G-20 summit sets modest goals for climate change and global finances
by Don Lee and Jim Tankersley
PITTSBURGH — Hobbled by domestic politics and the lingering recession, leaders of the world’s leading economies gathering for Friday’s G-20 summit are aiming for modest steps forward — not sweeping prescriptions for change — on regulating the global financial system and fighting climate change.
Treasury Secretary Timothy Geithner said compromises are within reach on a new regulatory framework for executive compensation and higher capital reserve requirements for financial institutions. He offered no details, but indicated that coming agreements would include fairly rapid timetables for imposing the new rules.
In both executive compensation and capital requirements, the tougher regulations would be aimed at discouraging excessive risk-taking and reduce the chances of a future economic crisis as severe as the recession.
On the issue of climate change, which is even more fraught with domestic political considerations than regulatory changes, President Barack Obama is pushing for the G-20 nations to set a date to end government subsidies for fossil fuels such as coal and oil, which produce the bulk of the heat-trapping gases scientists blame for global warming.
As Obama and other world leaders begin deliberations, they face a global economy showing far more signs of having turned the corner toward recovery than many thought possible only a few months ago.

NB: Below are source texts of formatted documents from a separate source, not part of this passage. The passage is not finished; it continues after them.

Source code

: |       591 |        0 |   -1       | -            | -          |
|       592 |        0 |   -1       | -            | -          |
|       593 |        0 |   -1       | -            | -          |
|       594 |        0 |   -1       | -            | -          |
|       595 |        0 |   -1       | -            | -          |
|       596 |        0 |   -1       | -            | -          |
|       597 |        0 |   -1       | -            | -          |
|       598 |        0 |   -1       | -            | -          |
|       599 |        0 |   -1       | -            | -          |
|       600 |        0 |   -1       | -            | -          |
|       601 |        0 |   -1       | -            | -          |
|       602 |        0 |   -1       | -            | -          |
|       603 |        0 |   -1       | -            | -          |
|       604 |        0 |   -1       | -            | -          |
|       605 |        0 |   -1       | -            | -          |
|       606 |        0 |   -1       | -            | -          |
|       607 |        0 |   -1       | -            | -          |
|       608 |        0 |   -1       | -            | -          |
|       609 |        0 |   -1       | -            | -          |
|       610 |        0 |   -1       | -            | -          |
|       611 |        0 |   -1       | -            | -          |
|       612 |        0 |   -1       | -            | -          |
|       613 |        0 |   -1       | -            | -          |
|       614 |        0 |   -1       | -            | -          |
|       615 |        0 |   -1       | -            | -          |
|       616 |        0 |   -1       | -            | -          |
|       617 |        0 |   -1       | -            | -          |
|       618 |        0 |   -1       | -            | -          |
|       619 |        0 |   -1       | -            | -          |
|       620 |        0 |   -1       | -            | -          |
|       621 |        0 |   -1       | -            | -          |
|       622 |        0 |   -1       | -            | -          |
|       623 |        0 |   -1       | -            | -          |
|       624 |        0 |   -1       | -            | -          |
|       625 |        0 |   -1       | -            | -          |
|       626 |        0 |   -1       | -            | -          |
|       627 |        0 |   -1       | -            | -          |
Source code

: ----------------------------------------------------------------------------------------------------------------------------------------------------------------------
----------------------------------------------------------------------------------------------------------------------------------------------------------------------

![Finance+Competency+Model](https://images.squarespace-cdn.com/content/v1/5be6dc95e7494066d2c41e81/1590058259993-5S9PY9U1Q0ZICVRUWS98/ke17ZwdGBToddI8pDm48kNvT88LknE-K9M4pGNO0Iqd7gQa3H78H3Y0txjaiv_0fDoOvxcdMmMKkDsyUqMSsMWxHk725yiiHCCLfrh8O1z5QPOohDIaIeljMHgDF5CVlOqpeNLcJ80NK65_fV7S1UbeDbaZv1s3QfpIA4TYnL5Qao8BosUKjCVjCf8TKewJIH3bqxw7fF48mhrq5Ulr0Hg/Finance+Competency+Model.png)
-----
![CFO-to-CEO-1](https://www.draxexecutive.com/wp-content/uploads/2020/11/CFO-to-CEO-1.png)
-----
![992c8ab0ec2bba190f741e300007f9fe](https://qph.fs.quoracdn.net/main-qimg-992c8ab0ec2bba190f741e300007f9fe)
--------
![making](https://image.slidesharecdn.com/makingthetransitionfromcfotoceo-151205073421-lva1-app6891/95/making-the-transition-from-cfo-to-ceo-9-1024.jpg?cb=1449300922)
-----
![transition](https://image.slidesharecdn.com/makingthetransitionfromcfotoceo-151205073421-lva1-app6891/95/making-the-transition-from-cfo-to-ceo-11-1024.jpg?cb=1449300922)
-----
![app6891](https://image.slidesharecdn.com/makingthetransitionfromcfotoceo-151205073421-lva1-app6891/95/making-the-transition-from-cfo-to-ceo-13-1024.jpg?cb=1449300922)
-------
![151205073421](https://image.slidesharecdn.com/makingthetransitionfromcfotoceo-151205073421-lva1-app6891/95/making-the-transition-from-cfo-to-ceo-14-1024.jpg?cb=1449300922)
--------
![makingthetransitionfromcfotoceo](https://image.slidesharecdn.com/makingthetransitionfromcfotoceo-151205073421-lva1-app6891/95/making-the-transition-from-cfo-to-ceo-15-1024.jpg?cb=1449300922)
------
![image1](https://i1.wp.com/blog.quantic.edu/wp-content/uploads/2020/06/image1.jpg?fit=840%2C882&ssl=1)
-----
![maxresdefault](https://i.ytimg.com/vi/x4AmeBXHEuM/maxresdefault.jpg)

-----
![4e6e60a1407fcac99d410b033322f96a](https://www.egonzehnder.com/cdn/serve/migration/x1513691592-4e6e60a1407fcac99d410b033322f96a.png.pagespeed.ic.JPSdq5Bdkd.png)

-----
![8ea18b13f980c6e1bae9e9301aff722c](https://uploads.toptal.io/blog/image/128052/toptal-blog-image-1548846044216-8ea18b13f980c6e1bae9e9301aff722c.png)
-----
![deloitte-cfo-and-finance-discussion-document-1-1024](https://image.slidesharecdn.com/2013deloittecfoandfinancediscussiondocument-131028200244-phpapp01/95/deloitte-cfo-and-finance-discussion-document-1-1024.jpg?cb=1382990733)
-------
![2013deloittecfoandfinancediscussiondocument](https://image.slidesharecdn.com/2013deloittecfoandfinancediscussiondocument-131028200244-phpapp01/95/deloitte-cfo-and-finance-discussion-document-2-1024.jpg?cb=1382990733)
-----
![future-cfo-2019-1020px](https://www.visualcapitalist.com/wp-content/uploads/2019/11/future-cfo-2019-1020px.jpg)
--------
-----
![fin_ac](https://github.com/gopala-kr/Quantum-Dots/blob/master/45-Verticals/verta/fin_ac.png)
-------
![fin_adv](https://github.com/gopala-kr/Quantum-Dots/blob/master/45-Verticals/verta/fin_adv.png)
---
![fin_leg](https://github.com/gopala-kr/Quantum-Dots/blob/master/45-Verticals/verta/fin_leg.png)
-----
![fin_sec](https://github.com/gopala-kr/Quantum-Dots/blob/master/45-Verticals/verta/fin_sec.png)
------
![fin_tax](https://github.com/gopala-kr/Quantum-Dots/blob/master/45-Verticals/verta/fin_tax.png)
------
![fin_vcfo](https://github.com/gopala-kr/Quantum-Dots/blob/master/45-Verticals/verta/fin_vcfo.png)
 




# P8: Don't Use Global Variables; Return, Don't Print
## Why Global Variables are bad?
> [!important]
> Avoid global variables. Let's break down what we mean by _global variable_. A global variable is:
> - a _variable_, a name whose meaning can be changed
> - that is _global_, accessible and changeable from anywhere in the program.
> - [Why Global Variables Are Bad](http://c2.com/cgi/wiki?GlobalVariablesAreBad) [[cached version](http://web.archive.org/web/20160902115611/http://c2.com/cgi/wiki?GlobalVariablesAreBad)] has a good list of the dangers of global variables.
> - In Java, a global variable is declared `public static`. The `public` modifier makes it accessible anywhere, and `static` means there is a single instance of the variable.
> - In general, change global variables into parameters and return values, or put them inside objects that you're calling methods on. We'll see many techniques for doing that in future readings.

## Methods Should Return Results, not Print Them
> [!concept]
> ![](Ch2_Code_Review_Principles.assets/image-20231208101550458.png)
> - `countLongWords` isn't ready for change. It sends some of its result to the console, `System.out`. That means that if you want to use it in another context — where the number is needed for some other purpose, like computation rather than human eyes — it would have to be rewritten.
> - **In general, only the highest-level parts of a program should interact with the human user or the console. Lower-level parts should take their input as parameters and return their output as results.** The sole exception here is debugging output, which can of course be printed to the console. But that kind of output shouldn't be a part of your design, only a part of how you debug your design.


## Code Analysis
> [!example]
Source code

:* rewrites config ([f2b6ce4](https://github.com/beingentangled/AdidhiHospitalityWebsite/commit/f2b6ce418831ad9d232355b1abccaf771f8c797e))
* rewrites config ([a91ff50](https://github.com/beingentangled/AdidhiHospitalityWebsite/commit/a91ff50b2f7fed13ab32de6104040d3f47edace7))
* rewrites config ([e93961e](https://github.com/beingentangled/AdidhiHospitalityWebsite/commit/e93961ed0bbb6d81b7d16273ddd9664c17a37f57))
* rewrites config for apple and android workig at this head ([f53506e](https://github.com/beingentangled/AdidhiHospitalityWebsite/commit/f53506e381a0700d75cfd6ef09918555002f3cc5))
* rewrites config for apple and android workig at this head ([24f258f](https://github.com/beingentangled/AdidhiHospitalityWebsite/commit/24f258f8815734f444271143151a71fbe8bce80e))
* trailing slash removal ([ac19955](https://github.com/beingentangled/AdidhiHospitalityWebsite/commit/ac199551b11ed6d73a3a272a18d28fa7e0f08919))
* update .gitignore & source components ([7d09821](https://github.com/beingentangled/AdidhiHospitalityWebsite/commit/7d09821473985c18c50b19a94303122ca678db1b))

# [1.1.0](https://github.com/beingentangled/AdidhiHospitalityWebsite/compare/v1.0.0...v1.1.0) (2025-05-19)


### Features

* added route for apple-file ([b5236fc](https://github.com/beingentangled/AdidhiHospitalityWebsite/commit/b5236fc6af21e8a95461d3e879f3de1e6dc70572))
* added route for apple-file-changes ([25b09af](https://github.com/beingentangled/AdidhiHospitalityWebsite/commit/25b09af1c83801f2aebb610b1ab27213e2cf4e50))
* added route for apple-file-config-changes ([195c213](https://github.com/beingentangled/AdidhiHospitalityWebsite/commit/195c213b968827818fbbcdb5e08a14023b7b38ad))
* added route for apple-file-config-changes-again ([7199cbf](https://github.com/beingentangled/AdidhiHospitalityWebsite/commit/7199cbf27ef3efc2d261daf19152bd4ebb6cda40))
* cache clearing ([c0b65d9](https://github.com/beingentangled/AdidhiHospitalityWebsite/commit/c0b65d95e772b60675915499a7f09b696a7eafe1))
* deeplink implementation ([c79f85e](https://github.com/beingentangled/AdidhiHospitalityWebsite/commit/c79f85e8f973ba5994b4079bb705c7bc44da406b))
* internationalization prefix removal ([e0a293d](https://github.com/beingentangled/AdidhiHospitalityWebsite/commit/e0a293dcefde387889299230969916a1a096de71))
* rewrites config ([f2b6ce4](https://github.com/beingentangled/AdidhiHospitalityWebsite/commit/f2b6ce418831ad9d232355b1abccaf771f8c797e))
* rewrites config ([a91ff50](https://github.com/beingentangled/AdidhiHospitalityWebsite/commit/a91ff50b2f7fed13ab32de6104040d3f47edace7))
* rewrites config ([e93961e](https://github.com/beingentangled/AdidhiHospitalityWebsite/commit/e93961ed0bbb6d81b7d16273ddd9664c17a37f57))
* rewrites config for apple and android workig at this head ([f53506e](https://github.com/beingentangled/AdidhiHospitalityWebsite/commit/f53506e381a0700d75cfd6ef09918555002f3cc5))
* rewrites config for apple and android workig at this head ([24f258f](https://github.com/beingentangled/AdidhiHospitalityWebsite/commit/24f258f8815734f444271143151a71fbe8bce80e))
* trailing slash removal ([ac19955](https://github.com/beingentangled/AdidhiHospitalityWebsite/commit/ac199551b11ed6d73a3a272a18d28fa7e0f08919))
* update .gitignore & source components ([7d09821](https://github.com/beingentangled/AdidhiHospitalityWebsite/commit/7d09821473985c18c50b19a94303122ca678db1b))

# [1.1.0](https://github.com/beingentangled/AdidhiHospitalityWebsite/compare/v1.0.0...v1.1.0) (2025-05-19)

But with unemployment still high and the strength of recovery uncertain, the leaders face significant challenges for their next task: staying together to make sure that the recovery sticks and that such as financial crisis doesn’t happen again.
Preliminary signs are that the heads of the Group of 20 major developed and emerging nations, which together account for 90 percent of the world’s economic activity, will pledge to keep existing stimulus programs going.
What is less certain is how other countries will react to Obama’s push for them to stimulate more consumer spending by their own people and reduce reliance on the American consumer.
Shaken by the worst recession in a generation, Americans have sharply increased personal savings and cut back on the high levels of consumer spending that have made the U.S. a market for the production of many other countries.
Now, Obama administration officials are saying, other countries must recognize the new reality of the U.S. market and consume more themselves.